• Financing led by Novartis Venture Fund and Forbion, with new investment from Omega Funds, Droia Ventures, YK Bioventures, and Digitalis Ventures
• Renewed backing from Vida Ventures, MPM BioImpact, Lightspeed Venture Partners, and Scripps Research

Protego Biopharma, Inc., a clinical-stage biotechnology company dedicated to pioneering first-in-class small molecule therapeutics that reprogram protein folding to address systemic amyloid diseases and other protein misfolding disorders, today announced the completion of an oversubscribed $130 million Series B financing.

The round was led by Novartis Venture Fund and Forbion, with participation from new investors including Omega Funds, Droia Ventures, YK Bioventures, and Digitalis Ventures. Existing investors, including Vida Ventures, MPM BioImpact, Lightspeed Venture Partners, and Scripps Research, also participated, underscoring their continued conviction in the Protego approach. The round also reflects the active engagement of Ed Hurwitz, Executive Chairman, alongside Chris Weyrer, M.D., Ph.D., Principal at Vida Ventures and Acting Chief Business Officer of Protego, as the company advances its lead program.

Proceeds will advance Protego's lead candidate, PROT-001, into a pivotal clinical trial for AL amyloidosis, a rare and often fatal condition caused by protein misfolding that leads to organ damage, especially in the heart.

"We are deeply grateful for the steadfast support of our existing investors, who have believed in us through every stage, and we are pleased to welcome leading global investors to join us on this journey. Their confidence underscores the promise of our science and the urgency of our mission," said Brent Warner, Chief Executive Officer of Protego Biopharma. "With the capital raised, we are positioned to advance PROT-001 into pivotal trials, moving closer to delivering the first disease-modifying therapy for AL amyloidosis and offering new hope to patients who currently face devastating outcomes."

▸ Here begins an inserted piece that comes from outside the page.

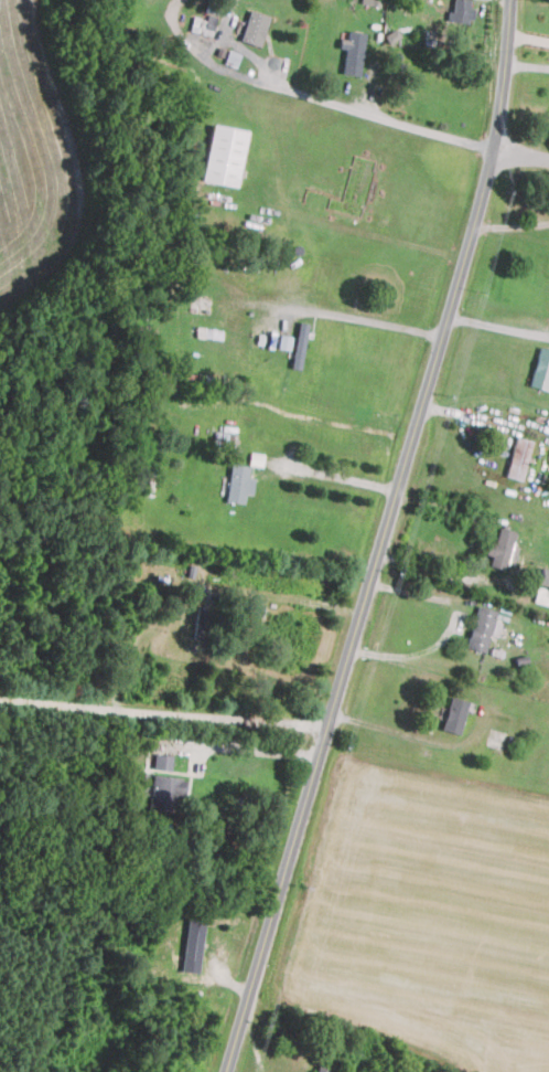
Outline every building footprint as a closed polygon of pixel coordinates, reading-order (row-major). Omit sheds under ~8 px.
[(470,6),(470,0),(453,0),(452,19),(473,20),(474,7),(470,6)] [(239,40),(259,46),(270,15),(250,9),(239,40)] [(193,17),(191,29),(212,33),(216,15),(209,13),(207,19),(193,17)] [(340,38),(340,47),(345,47),(343,73),(360,74),(365,32),(348,30),(347,39),(340,38)] [(247,130),(212,124),(201,179),(236,185),(247,130)] [(291,367),(300,368),(309,322),(299,321),(291,367)] [(540,346),(529,384),(548,390),(548,386),(548,348),(540,346)] [(524,479),(530,439),(514,436),(507,476),(524,479)] [(245,493),(252,493),(254,477),(248,476),(249,465),(229,464),(227,501),(245,502),(245,493)] [(488,562),(512,569),(518,544),(512,543),(515,530),(498,526),(494,542),(488,541),(485,553),(491,554),(488,562)] [(548,585),(548,568),(541,566),(538,584),(548,585)] [(496,609),(477,605),(465,647),(485,651),(489,633),(496,634),(500,620),(494,619),(496,609)] [(459,733),(469,700),(451,696),(441,729),(459,733)] [(173,754),(154,752),(152,768),(171,771),(173,754)] [(142,793),(150,794),(149,806),(182,810),(185,777),(144,773),(142,793)] [(205,919),(189,916),(181,970),(197,973),(205,919)] [(327,1071),(329,1066),(317,1063),(315,1071),(331,1071),(327,1071)]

Protego's therapeutic strategy is rooted in human genetics and a unique pharmacological chaperone mechanism. These small molecules act as cellular "guides," ensuring proteins fold correctly. By stabilizing immunoglobulin light chains and preventing amyloid buildup, PROT-001 addresses disease at its root cause rather than simply managing symptoms. This approach represents a potential paradigm shift not only for AL amyloidosis, but also for a wide spectrum of protein misfolding disorders with profound unmet needs.

"Protego is advancing a highly differentiated approach with the potential to transform treatment for patients with AL amyloidosis," said Tim Lohoff, PhD, Principal at Forbion. "By targeting the root cause of this severe disease, PROT-001 has the potential to deliver the first truly disease-modifying therapy in this indication. At Forbion, we invest in bold teams turning breakthrough science into tangible medical and commercial impact, and Protego exemplifies that vision."